Primary Clinical Goals:
Researchers measured success using three combined outcomes:
- Time in range (TIR): >70% of glucose readings between 70–180 mg/dL
- Time in hypoglycemia: <4% below 70 mg/dL
- Weight reduction: ≥5% of baseline body weight
Key Findings
- 36% of patients in the semaglutide group achieved all three health goals, compared to 0% in the placebo group.
- Participants in the treatment arm lost an average of 18.5–20 pounds over six months.
- These improvements occurred without an increased risk of severe hypoglycemia or diabetic ketoacidosis (DKA).
| Achieved all three health goals* (%) | 36% | 0% |
| Average weight loss over 6 months (lbs) | 18.5 – 20 | Not significant |
Importantly, these benefits were observed despite the absence of endogenous insulin production, suggesting that the effects of semaglutide on gastric emptying, appetite suppression, and possibly insulin sensitivity may play key roles in its efficacy in T1D.
Mechanisms of Action and Clinical Relevance
Although GLP-1 receptor agonists are not expected to stimulate endogenous insulin in T1D, semaglutide may offer several indirect metabolic advantages:
- Delayed gastric emptying reduces postprandial glucose spikes.
- Central appetite suppression aids in weight loss and reduces caloric intake.
- Improved insulin sensitivity may allow for lower exogenous insulin requirements, reducing the risk of weight gain and glycemic variability.
For patients with T1D who are already using insulin pumps or AID systems, the addition of semaglutide may allow for more stable glucose profiles while also addressing obesity—a comorbidity that has long lacked effective treatment options in this group.
Safety Profile
The semaglutide group did not show a higher incidence of severe hypoglycemia or DKA—two of the most feared complications in insulin-treated patients. Gastrointestinal side effects were present but manageable, consistent with known effects of GLP-1 receptor agonists.
These results are encouraging and suggest that semaglutide can be safely added to advanced insulin therapies in a controlled setting.
Clinical Implications and Future Directions
Although semaglutide is currently approved only for T2DM and obesity, this study paves the way for potential off-label and investigational use in T1D with comorbid obesity.
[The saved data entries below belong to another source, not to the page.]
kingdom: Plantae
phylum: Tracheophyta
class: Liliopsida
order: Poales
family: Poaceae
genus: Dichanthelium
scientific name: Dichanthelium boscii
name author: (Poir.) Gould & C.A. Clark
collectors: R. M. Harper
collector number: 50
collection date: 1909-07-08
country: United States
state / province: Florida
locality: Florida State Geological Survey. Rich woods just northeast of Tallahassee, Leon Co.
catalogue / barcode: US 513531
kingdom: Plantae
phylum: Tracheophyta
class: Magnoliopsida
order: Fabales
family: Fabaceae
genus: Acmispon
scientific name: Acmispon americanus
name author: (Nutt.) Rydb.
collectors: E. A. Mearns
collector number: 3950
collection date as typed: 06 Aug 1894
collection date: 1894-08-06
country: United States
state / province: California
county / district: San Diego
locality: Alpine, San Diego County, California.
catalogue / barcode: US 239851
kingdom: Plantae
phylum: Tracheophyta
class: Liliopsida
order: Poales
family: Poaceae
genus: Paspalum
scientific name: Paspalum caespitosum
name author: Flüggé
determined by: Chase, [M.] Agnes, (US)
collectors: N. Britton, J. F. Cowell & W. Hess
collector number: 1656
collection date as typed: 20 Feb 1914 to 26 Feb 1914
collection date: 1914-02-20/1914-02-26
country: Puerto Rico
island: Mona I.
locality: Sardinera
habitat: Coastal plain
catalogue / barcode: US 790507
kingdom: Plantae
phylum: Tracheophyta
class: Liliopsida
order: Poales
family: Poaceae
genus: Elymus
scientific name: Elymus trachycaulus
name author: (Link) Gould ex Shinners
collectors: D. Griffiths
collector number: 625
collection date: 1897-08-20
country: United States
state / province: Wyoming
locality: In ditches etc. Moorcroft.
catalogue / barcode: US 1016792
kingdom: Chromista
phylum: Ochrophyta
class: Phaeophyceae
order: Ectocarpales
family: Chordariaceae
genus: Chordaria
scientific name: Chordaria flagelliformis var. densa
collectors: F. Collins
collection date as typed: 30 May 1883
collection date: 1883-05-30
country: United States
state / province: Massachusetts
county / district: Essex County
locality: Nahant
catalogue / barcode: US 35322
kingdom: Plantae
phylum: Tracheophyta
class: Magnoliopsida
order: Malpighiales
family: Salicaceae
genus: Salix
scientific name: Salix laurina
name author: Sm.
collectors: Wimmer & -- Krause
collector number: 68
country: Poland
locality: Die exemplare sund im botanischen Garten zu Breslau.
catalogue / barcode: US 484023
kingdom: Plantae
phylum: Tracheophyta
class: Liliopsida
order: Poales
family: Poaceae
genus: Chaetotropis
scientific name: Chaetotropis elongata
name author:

If future larger trials confirm these findings, clinicians may soon have a powerful adjunctive therapy to address two pressing concerns in T1D:
- Glycemic variability
- Progressive weight gain
This may be particularly relevant in adult patients with T1D who are already using advanced insulin technologies, such as hybrid closed-loop systems, and who continue to struggle with metabolic control due to excess weight.
Conclusion
This study offers promising preliminary evidence that semaglutide, when added to insulin therapy in adults with type 1 diabetes and obesity, may support significant weight loss, better glycemic control, and reduced insulin burden, all without compromising safety.
While regulatory approval is still pending for use in T1D, the findings represent a hopeful step forward for a population with few effective tools to manage obesity. Future large-scale studies are warranted to confirm efficacy, optimize dosing, and explore long-term outcomes.
As the clinical landscape continues to evolve, semaglutide may one day become an important adjunct in the personalized care of individuals living with both type 1 diabetes and obesity—two chronic conditions that have historically been difficult to manage in tandem.